──────── Data in this exercise ────────

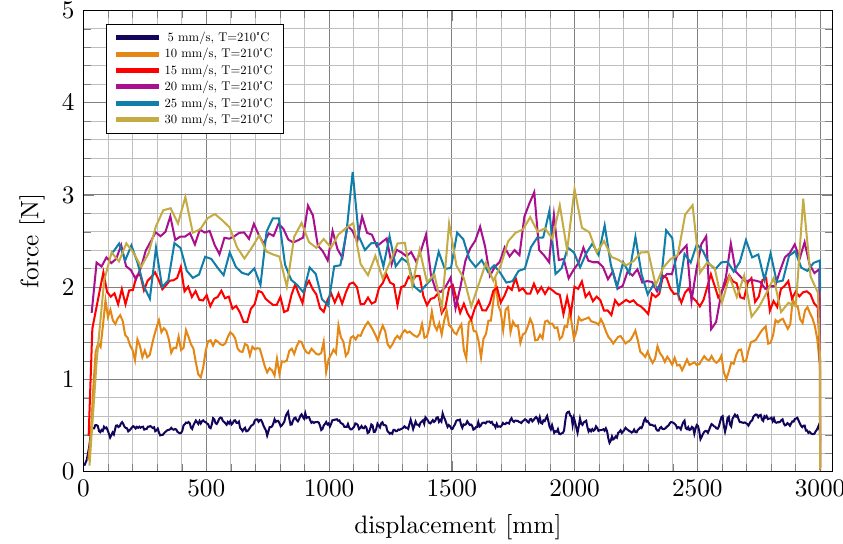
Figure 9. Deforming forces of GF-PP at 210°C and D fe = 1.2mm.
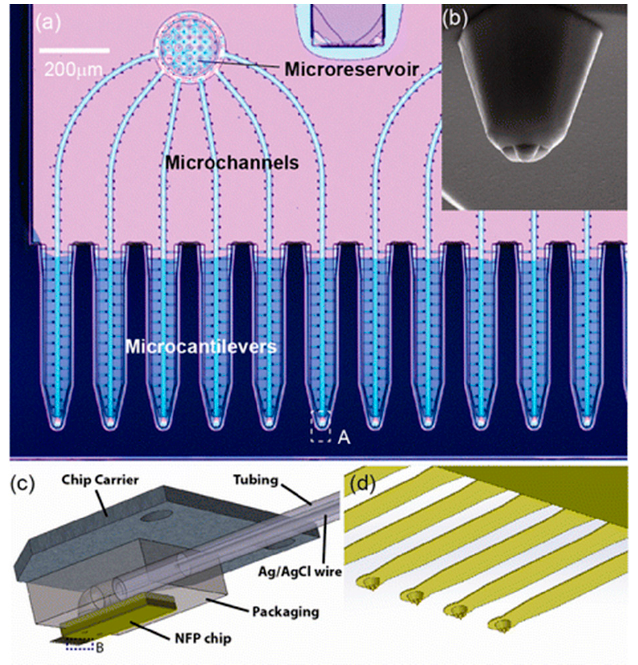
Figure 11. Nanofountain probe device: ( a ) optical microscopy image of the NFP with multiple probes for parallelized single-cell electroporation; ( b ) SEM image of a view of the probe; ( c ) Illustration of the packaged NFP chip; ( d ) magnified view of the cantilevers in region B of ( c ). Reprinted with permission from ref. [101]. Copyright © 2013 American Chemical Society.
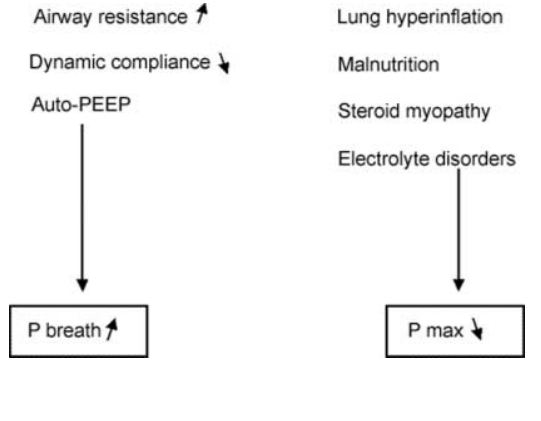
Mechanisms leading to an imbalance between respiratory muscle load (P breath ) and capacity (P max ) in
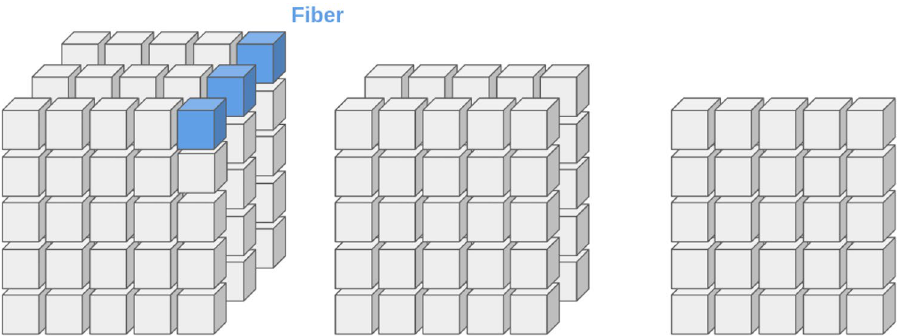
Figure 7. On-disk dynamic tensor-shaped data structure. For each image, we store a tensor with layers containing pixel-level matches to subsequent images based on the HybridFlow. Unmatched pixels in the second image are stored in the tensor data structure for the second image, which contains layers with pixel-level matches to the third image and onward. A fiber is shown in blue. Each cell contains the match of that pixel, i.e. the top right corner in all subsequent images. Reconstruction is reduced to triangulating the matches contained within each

────────
──────── Data in this exercise ────────

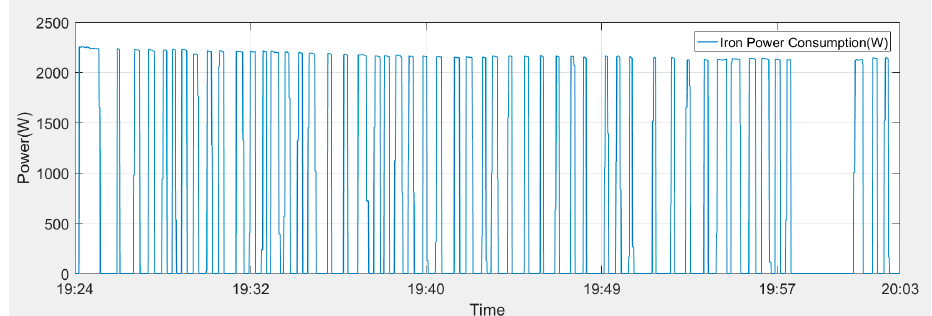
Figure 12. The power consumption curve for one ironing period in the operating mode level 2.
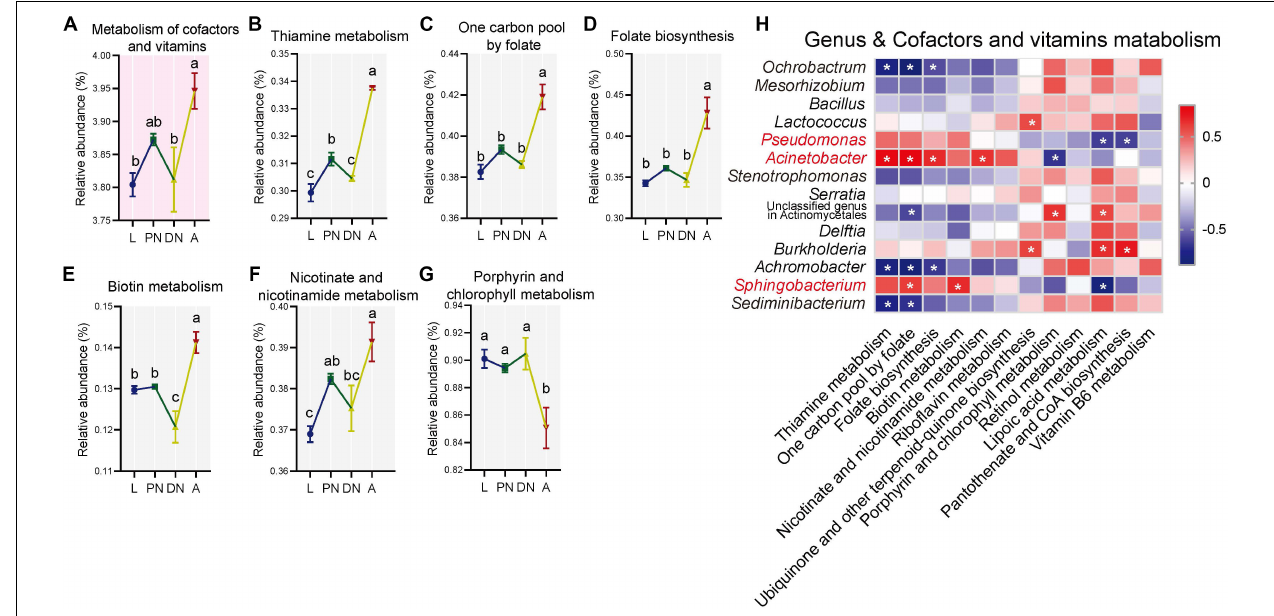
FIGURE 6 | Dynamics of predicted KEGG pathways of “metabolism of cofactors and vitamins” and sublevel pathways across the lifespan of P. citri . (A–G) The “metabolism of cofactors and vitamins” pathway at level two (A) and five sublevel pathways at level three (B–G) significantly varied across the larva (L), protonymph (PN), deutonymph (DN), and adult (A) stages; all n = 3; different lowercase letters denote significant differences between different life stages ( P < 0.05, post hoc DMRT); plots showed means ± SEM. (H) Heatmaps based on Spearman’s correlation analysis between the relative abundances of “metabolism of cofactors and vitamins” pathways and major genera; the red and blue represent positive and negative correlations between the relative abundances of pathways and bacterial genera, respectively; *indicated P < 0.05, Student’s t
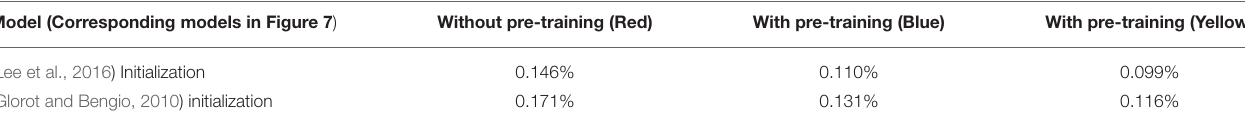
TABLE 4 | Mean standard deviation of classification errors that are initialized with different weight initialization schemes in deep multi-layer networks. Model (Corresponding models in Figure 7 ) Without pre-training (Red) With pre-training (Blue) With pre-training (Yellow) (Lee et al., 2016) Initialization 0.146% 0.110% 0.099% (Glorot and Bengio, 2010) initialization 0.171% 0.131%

────────

◆ **Work task**: No picture is to be printed. Output exactly the lines above from the line containing "Mechanisms leading to" through the line containing "Figure 7. On-disk".

◆ **Answer below**:
Mechanisms leading to an imbalance between respiratory muscle load (P breath ) and capacity (P max ) in
Figure 7. On-disk dynamic tensor-shaped data structure. For each image, we store a tensor with layers containing pixel-level matches to subsequent images based on the HybridFlow. Unmatched pixels in the second image are stored in the tensor data structure for the second image, which contains layers with pixel-level matches to the third image and onward. A fiber is shown in blue. Each cell contains the match of that pixel, i.e. the top right corner in all subsequent images. Reconstruction is reduced to triangulating the matches contained within each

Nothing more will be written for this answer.